Seolah payung itu juga membenci akan jiwa malangnya, payung hitam itu menjauh dengan sendiri tanpa hembusan angin sedikitpun. Mungkin terlihat hanya sebatas benda yang bernama payung, nyatanya seolah memliki jiwa yang bahagia akan penderitaan seseorang yang berada di depannya dengan mundur perlahan.

"Kenapa kau menangis wahai manusia? Bukannya dirimu dulu sangat senang akan kebahagian bewarna emas? Kenapa sekarang kau mengatakan dirimu seolah memliki jiwa kwmalangana setelah dihilangkan cintamu yang bewarna emas itu? Apa kau tetap akan berusaha untuk mengambilku?

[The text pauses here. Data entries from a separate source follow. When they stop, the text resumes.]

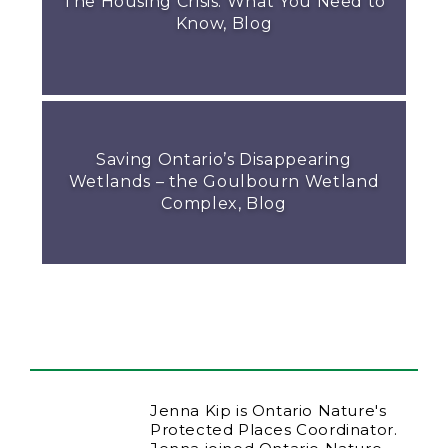
The Housing Crisis: What You Need to
Know, Blog
Saving Ontario’s Disappearing
Wetlands – the Goulbourn Wetland
Complex, Blog
Jenna Kip is Ontario Nature's
Protected Places Coordinator.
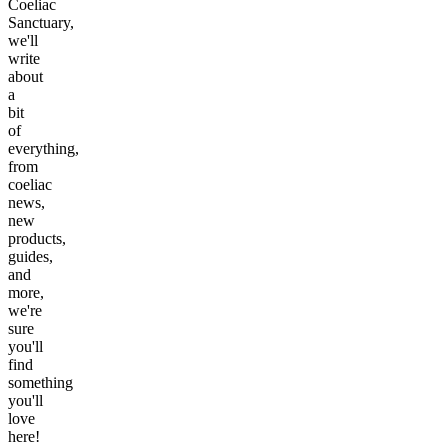
Coeliac
Sanctuary,
we'll
write
about
a
bit
of
everything,
from
coeliac
news,
new
products,
guides,
and
more,
we're
sure
you'll
find
something
you'll
love
here!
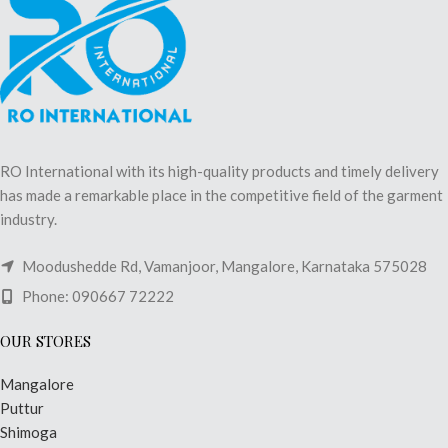
RO International with its high-quality products and timely delivery
has made a remarkable place in the competitive field of the garment
industry.
Moodushedde Rd, Vamanjoor, Mangalore, Karnataka 575028
Phone: 090667 72222
OUR STORES
Mangalore
Puttur
Shimoga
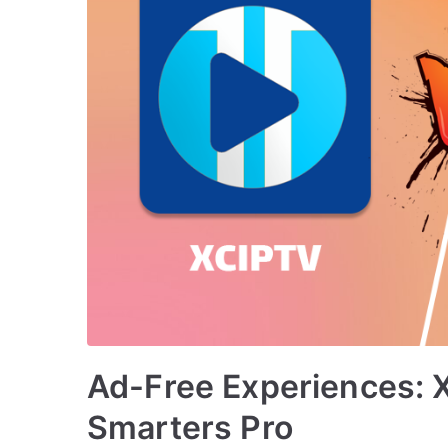
Ad-Free Experiences: 
Smarters Pro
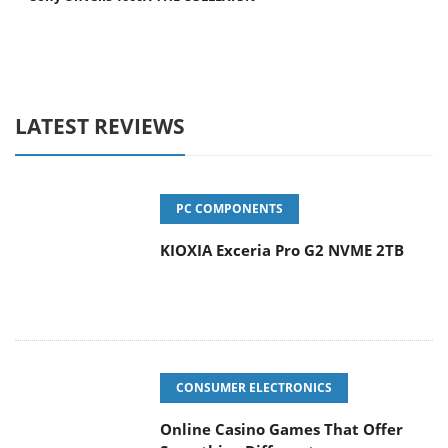
LATEST REVIEWS
PC COMPONENTS
KIOXIA Exceria Pro G2 NVME 2TB
CONSUMER ELECTRONICS
Online Casino Games That Offer
Something Different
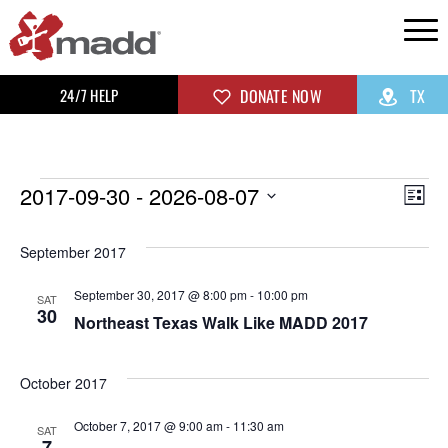
24/7 HELP
DONATE NOW
TX
2017-09-30
 - 
2026-08-07
Vi
Ev
List
Select
Vi
Na
September 2017
date.
Na
September 30, 2017 @ 8:00 pm
-
10:00 pm
SAT
30
Northeast Texas Walk Like MADD 2017
October 2017
October 7, 2017 @ 9:00 am
-
11:30 am
SAT
7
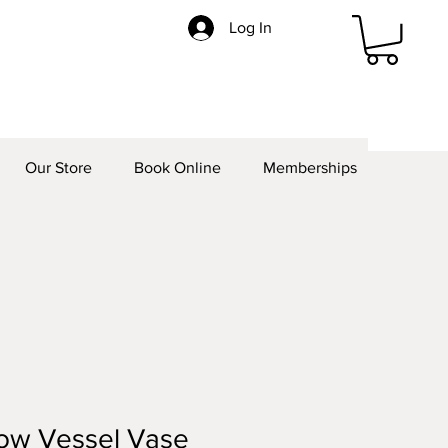
Log In
Our Store
Book Online
Memberships
ow Vessel Vase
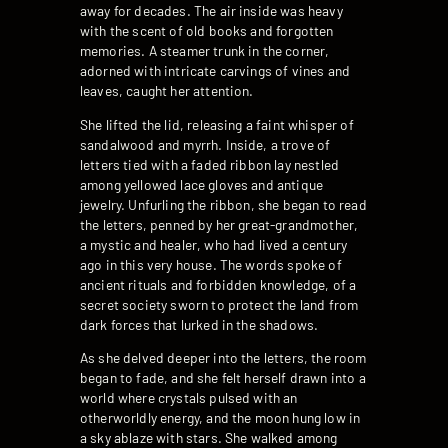
away for decades. The air inside was heavy
with the scent of old books and forgotten
memories. A steamer trunk in the corner,
adorned with intricate carvings of vines and
leaves, caught her attention.
She lifted the lid, releasing a faint whisper of
sandalwood and myrrh. Inside, a trove of
letters tied with a faded ribbon lay nestled
among yellowed lace gloves and antique
jewelry. Unfurling the ribbon, she began to read
the letters, penned by her great-grandmother,
a mystic and healer, who had lived a century
ago in this very house. The words spoke of
ancient rituals and forbidden knowledge, of a
secret society sworn to protect the land from
dark forces that lurked in the shadows.
As she delved deeper into the letters, the room
began to fade, and she felt herself drawn into a
world where crystals pulsed with an
otherworldly energy, and the moon hung low in
a sky ablaze with stars. She walked among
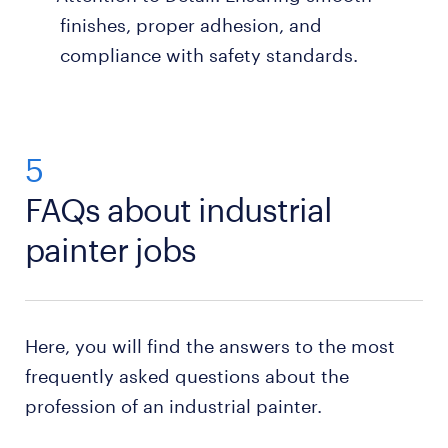
finishes, proper adhesion, and
compliance with safety standards.
5
FAQs about industrial
painter jobs
Here, you will find the answers to the most
frequently asked questions about the
profession of an industrial painter.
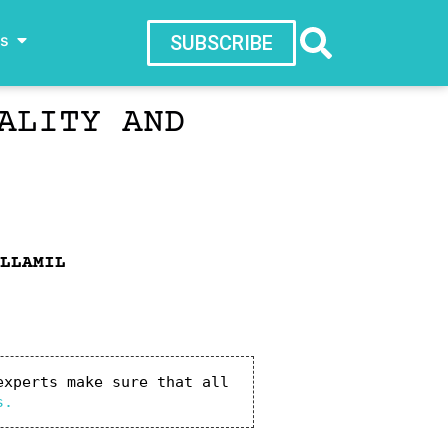
ws
SUBSCRIBE
ALITY AND
LLAMIL
xperts make sure that all 
s.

Sayangnya, tubuh hitamku tidak sudi disentuh oleh taganmu yang penuh kotor dan kemuh dibalik cinta emasmu," bisik sebuah suara yang seolah suara tersebut berdatangan dari arah payung hitam itu.

"Kau hanya sebuah payung, kau tidak berguna. Tapi cintaku pada emas, sangat besar karean dia bisa memeberikanku semua yang ku inginkan," teriak Ia dengan kuat walaupun cairan semakin keluar tanpa henti walaupun sudah memohon.